The path forward requires acknowledging what AI actually does: it shifts the skill requirement from "can you write this code?" to "can you evaluate this code?" The second question is harder, not easier.
Organizations need to invest in fundamentals more aggressively, not less. Understanding networking, systems design, failure modes, and security principles matters more when you're evaluating AI output than when you're writing code by hand. The engineer who understands why something works can spot when the AI gets it wrong.
Mentorship becomes more important, not less. Someone needs to teach junior engineers what questions to ask, what to look for in generated code, and how to recognize the gaps AI leaves behind. At The SRE Project, that's a core part of what we do—building the judgment that AI can't provide.
Code review practices need to evolve. "Does it work?" was never the right question, but now it's actively dangerous. Reviews need to probe understanding: Why this approach? What are the failure modes? What happens at scale? If the author can't answer, the code isn't ready.
The Real Skill Gap
The skill gap in software engineering has always been about judgment, not syntax.
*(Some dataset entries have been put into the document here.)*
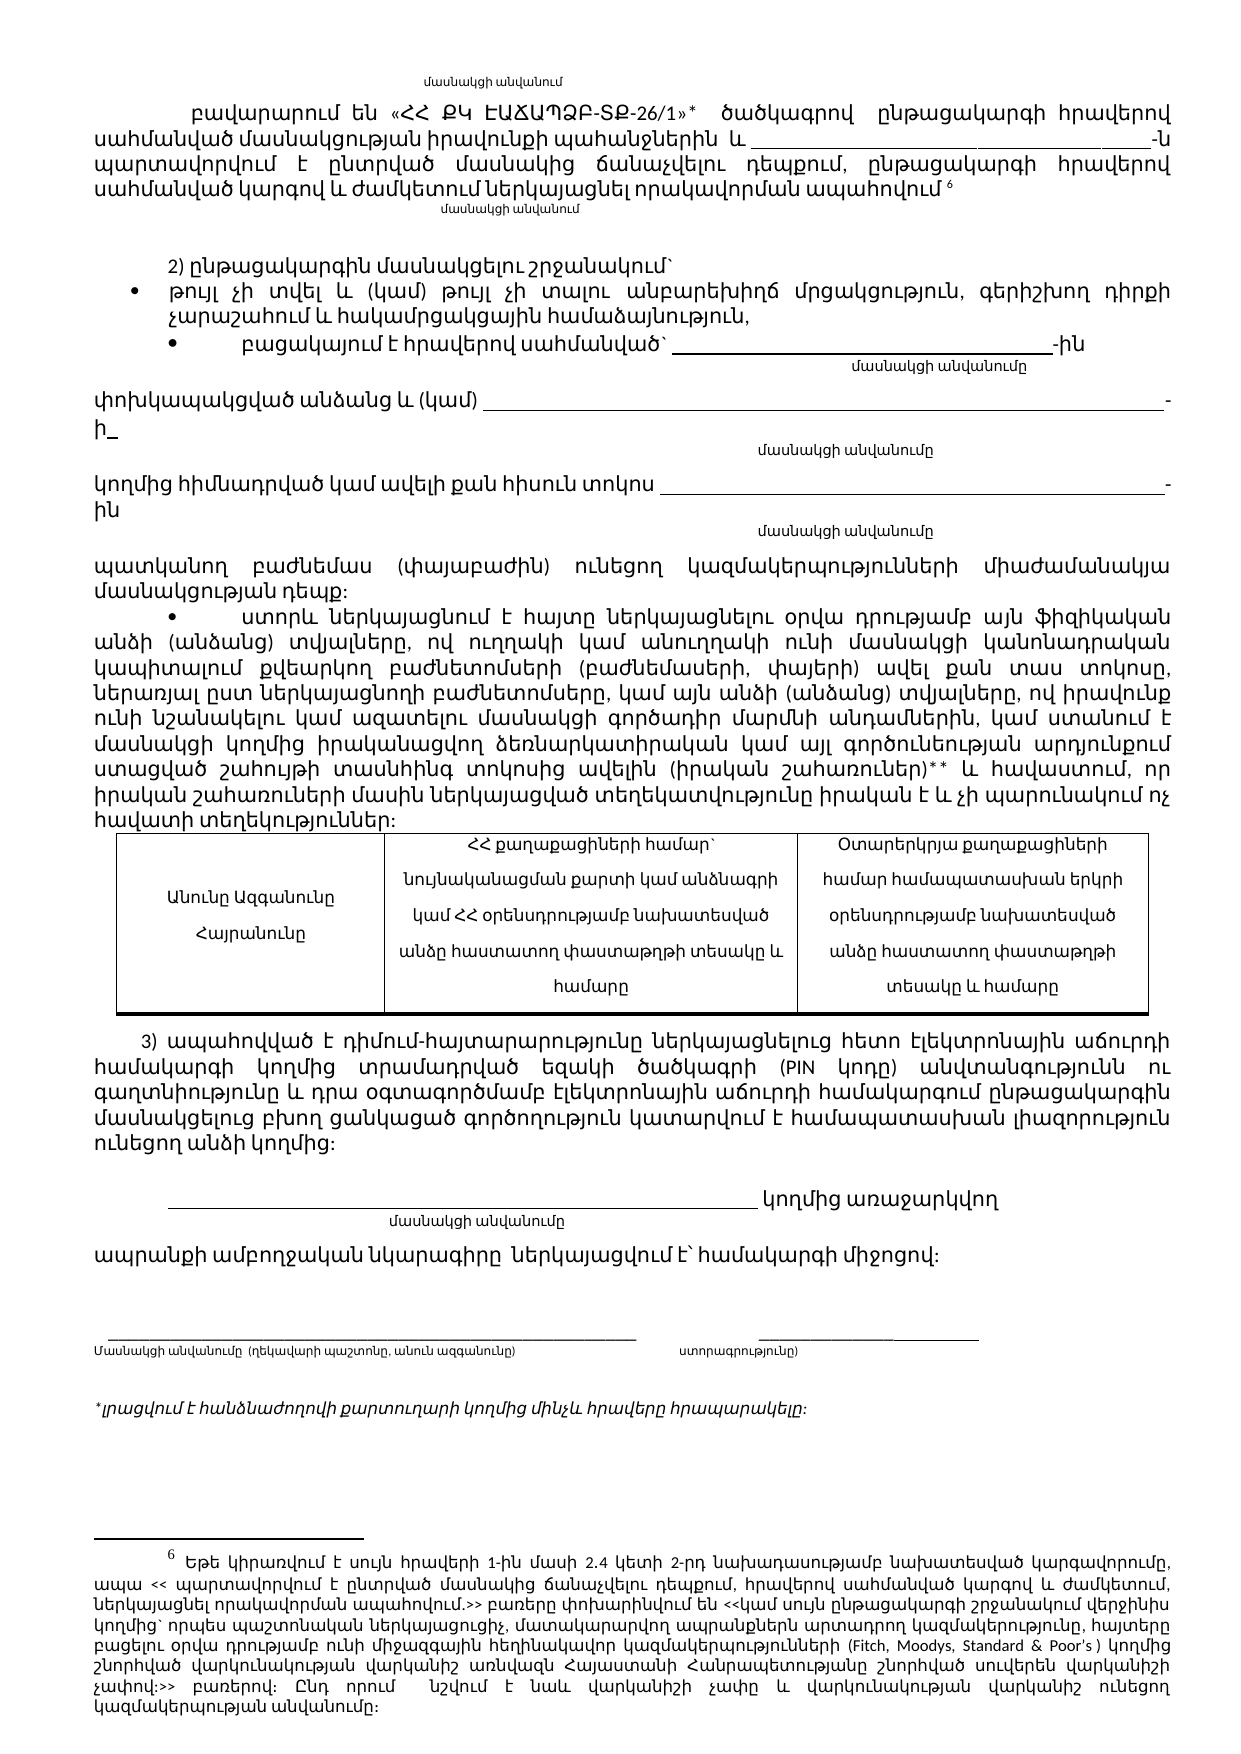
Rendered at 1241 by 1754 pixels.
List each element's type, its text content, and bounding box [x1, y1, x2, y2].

text փոխկապակցված անձանց և (կամ) -ի [94, 388, 1171, 441]
text մասնակցի անվանում [94, 75, 1171, 100]
text մասնակցի անվանում [94, 202, 1171, 227]
text *լրացվում է հանձնաժողովի քարտուղարի կողմից մինչև հրավերը հրապարակելը: [94, 1398, 1171, 1418]
text կողմից հիմնադրված կամ ավելի քան հիսուն տոկոս -ին [94, 472, 1171, 522]
list թույլ չի տվել և (կամ) թույլ չի տալու անբարեխիղճ մրցակցություն, գերիշխող դիրքի չարաշահում և հակամրցակցային համաձայնություն, [131, 278, 1171, 329]
text ___________________________________________________ _____________ Մասնակցի անվանումը (ղեկավարի պաշտոնը, անուն ազգանունը) ստորագրությունը) [94, 1318, 1171, 1369]
text մասնակցի անվանումը [94, 357, 1171, 388]
table_header Անունը Ազգանունը Հայրանունը [117, 834, 384, 1012]
text պատկանող բաժնեմաս (փայաբաժին) ունեցող կազմակերպությունների միաժամանակյա մասնակցության դեպք: [94, 553, 1171, 604]
table_header Օտարերկրյա քաղաքացիների համար համապատասխան երկրի օրենսդրությամբ նախատեսված անձը հաստատող փաստաթղթի տեսակը և համարը [798, 834, 1148, 1012]
text բավարարում են «ՀՀ ՔԿ ԷԱՃԱՊՁԲ-ՏՔ-26/1»* ծածկագրով ընթացակարգի հրավերով սահմանված մասնակցության իրավունքի պահանջներին և -ն պարտավորվում է ընտրված մասնակից ճանաչվելու դեպքում, ընթացակարգի հրավերով սահմանված կարգով և ժամկետում ներկայացնել որակավորման ապահովում [94, 100, 1171, 202]
text մասնակցի անվանումը [94, 522, 1171, 553]
table_header ՀՀ քաղաքացիների համար` նույնականացման քարտի կամ անձնագրի կամ ՀՀ օրենսդրությամբ նախատեսված անձը հաստատող փաստաթղթի տեսակը և համարը [385, 834, 797, 1012]
list ստորև ներկայացնում է հայտը ներկայացնելու օրվա դրությամբ այն ֆիզիկական անձի (անձանց) տվյալները, ով ուղղակի կամ անուղղակի ունի մասնակցի կանոնադրական կապիտալում քվեարկող բաժնետոմսերի (բաժնեմասերի, փայերի) ավել քան տաս տոկոսը, ներառյալ ըստ ներկայացնողի բաժնետոմսերը, կամ այն անձի (անձանց) տվյալները, ով իրավունք ունի նշանակելու կամ ազատելու մասնակցի գործադիր մարմնի անդամներին, կամ ստանում է մասնակցի կողմից իրականացվող ձեռնարկատիրական կամ այլ գործունեության արդյունքում ստացված շահույթի տասնհինգ տոկոսից ավելին (իրական շահառուներ)** և հավաստում, որ իրական շահառուների մասին ներկայացված տեղեկատվությունը իրական է և չի պարունակում ոչ հավատի տեղեկություններ: [94, 604, 1171, 833]
text ապրանքի ամբողջական նկարագիրը ներկայացվում է՝ համակարգի միջոցով: [94, 1242, 1171, 1268]
text կողմից առաջարկվող [94, 1186, 1171, 1212]
text մասնակցի անվանումը [94, 1212, 1171, 1242]
text 3) ապահովված է դիմում-հայտարարությունը ներկայացնելուց հետո էլեկտրոնային աճուրդի համակարգի կողմից տրամադրված եզակի ծածկագրի (PIN կոդը) անվտանգությունն ու գաղտնիությունը և դրա օգտագործմամբ էլեկտրոնային աճուրդի համակարգում ընթացակարգին մասնակցելուց բխող ցանկացած գործողություն կատարվում է համապատասխան լիազորություն ունեցող անձի կողմից: [94, 1029, 1171, 1156]
text մասնակցի անվանումը [94, 441, 1171, 472]
text 2) ընթացակարգին մասնակցելու շրջանակում` [94, 253, 1171, 278]
list բացակայում է հրավերով սահմանված` -ին [94, 329, 1171, 357]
AI has made syntax trivial while making judgment essential.
Engineers who develop strong fundamentals will thrive in this environment. They'll ship faster and with higher quality because they'll use AI as a tool rather than a crutch. Engineers who skip the fundamentals will produce more code with more problems, and they won't understand why.
The question isn't whether AI will change software engineering. It already has. The question is whether we'll adapt our approach to developing engineers to match—or whether we'll keep pretending that faster code generation means better outcomes.
It doesn't. It never did. And organizations that figure this out first will have a significant advantage over those still celebrating their increased commit velocity while their production incidents multiply.